The transcription of Av17 in C. elegans was shown by RT-PCR. A 475 bp product consistent with the predicted size of the coding region was obtained from the clones containing the cDNA sequence of Av17 (Fig. 3B, lane 2). In worms with the genomic sequence (49gAv17), transcripts of a larger size were amplified, which on sequencing were found to include a part of the first intron (Fig. 3B, lane 3). Further analysis revealed that the conserved intron splice donor site AG/gt was apparently read through and the second AG/gt downstream in the first intron was recognised as the splice donor site. The remaining introns were spliced out correctly to obtain a transcript of 626 bp (Fig. 4, ii) including 152 bp of the first intron, instead of a transcript size of 475 bp, if splicing had occurred correctly. No amplification product was obtained from the control pha-1 worms.

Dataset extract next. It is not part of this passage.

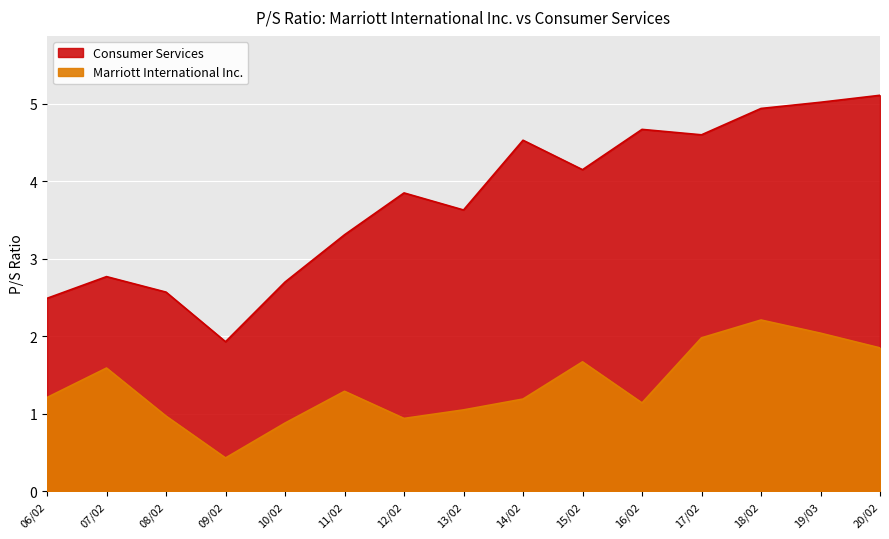

What is the sum of the Consumer Services values at 2009-02-12 and 2013-02-20?

5.6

In a western blot, anti-His antibodies specifically recognized a band of 17 kDa in the transgenic C. elegans lines 103cAv173' and 49cAv17 expressing Av17 constitutively and under heat shock (Fig. 3C). No expression was seen in pha-1 control worms and 49gAv17.

In worms expressing Av17 constitutively (103cAv173') of 20 ± 15.9 eggs only 5.2 ± 3.8 developed to adults. The reduction in the ability of the eggs to develop to adults is significant (p < = 0.0129) when compared to worms transformed with Av17 downstream of hsp promoter but uninduced, where of 24 ± 16.4 eggs, 19 ± 10.2 developed to adults (data not shown).